### PROBLEM DETAILS
Return the material without any change, starting with the line that contains "Format: picture, lens" and continuing through the line that contains "0.068196, 0.174736, 0.391341]]", with both of those lines included.

### RECORD EXTRACTS
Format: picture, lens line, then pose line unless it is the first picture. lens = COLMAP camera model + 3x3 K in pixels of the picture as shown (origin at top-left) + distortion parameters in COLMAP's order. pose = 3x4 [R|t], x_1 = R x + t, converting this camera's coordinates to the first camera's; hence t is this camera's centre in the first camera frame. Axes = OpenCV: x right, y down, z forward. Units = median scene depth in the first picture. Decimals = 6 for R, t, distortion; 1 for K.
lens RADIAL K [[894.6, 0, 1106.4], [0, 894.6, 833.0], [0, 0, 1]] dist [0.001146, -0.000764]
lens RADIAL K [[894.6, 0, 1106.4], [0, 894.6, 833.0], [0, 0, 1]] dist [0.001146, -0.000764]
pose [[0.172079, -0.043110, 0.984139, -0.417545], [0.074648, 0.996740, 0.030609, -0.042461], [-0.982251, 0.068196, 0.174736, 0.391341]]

* * *

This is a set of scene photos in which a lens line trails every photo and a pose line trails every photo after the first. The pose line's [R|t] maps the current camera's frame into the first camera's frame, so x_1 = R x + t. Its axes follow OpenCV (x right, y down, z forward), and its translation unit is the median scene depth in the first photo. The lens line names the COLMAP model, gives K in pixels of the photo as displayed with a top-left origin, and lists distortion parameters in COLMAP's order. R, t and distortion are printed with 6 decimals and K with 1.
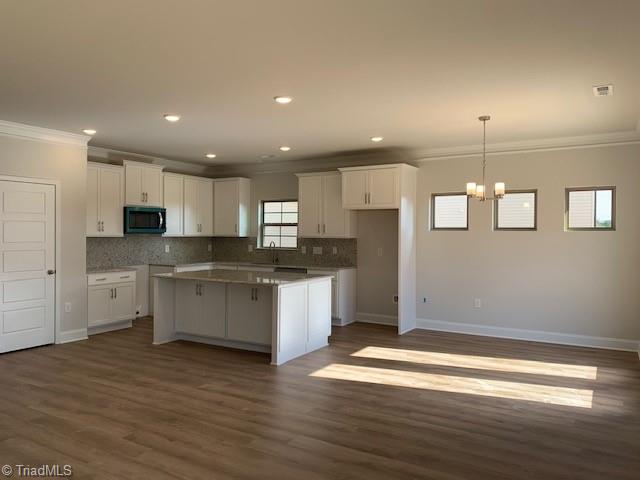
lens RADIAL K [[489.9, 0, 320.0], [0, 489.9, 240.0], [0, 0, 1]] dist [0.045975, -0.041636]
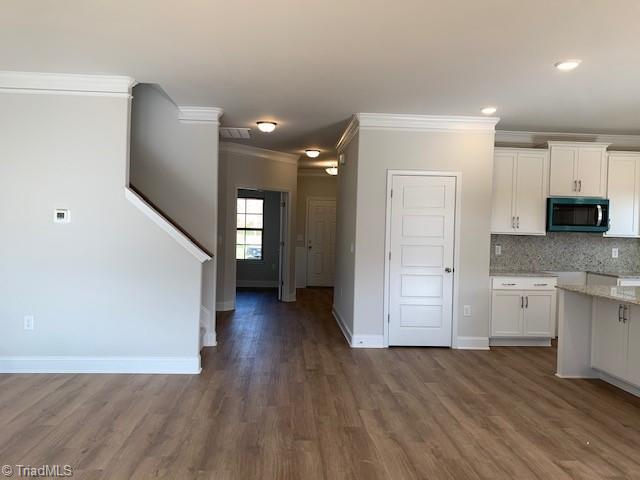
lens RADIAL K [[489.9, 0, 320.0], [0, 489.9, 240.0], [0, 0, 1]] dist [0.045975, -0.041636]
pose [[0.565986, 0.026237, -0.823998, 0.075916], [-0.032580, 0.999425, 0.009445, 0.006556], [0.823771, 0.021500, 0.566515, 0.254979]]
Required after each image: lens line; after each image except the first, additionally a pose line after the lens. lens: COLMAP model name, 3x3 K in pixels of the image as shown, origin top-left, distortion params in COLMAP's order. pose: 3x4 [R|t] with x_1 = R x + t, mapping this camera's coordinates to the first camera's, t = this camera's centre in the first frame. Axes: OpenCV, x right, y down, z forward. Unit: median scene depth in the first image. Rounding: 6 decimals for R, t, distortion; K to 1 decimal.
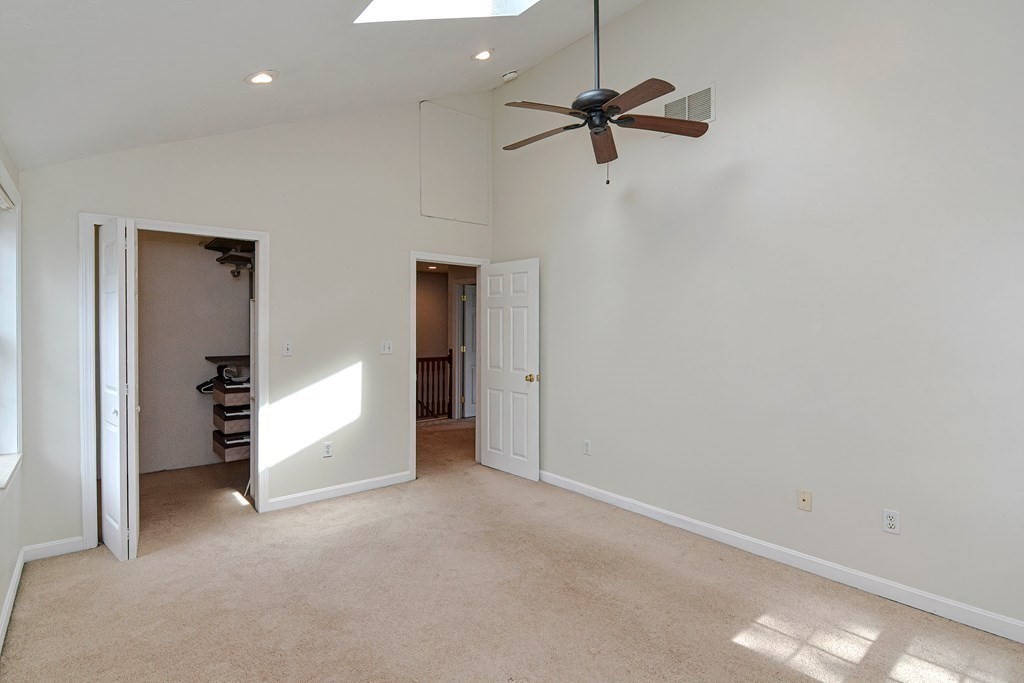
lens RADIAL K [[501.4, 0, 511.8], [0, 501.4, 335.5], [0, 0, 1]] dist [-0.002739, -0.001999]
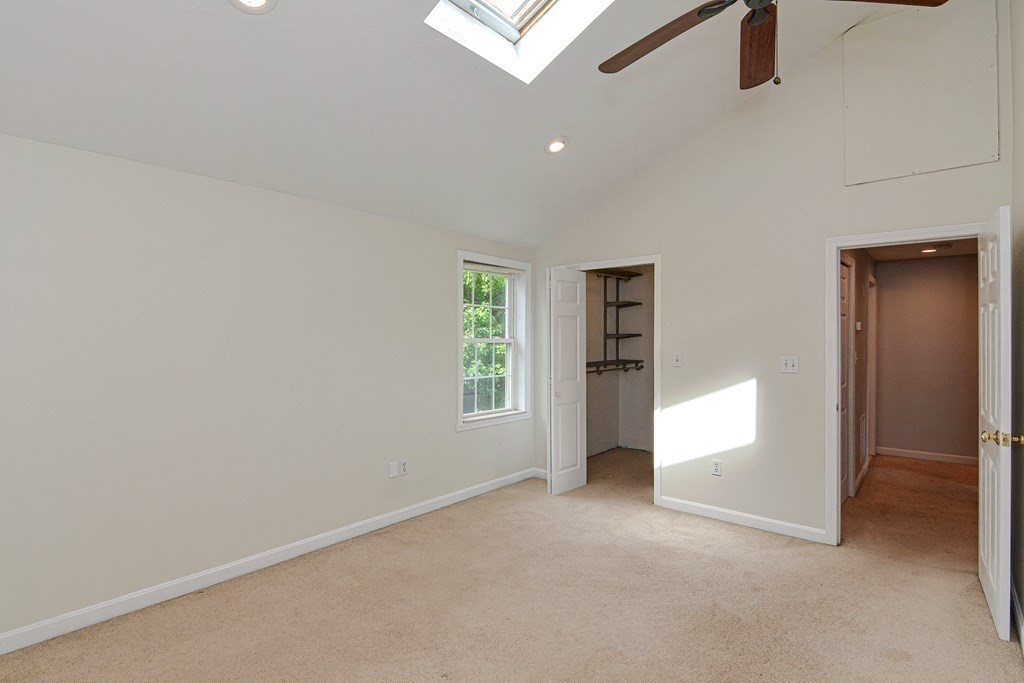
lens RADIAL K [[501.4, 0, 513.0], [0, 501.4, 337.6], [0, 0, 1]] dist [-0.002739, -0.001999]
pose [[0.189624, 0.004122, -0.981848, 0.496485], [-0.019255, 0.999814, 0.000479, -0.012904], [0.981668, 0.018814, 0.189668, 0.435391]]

### WRITTEN SOLUTION
Format: picture, lens line, then pose line unless it is the first picture. lens = COLMAP camera model + 3x3 K in pixels of the picture as shown (origin at top-left) + distortion parameters in COLMAP's order. pose = 3x4 [R|t], x_1 = R x + t, converting this camera's coordinates to the first camera's; hence t is this camera's centre in the first camera frame. Axes = OpenCV: x right, y down, z forward. Units = median scene depth in the first picture. Decimals = 6 for R, t, distortion; 1 for K.
lens RADIAL K [[894.6, 0, 1106.4], [0, 894.6, 833.0], [0, 0, 1]] dist [0.001146, -0.000764]
lens RADIAL K [[894.6, 0, 1106.4], [0, 894.6, 833.0], [0, 0, 1]] dist [0.001146, -0.000764]
pose [[0.172079, -0.043110, 0.984139, -0.417545], [0.074648, 0.996740, 0.030609, -0.042461], [-0.982251, 0.068196, 0.174736, 0.391341]]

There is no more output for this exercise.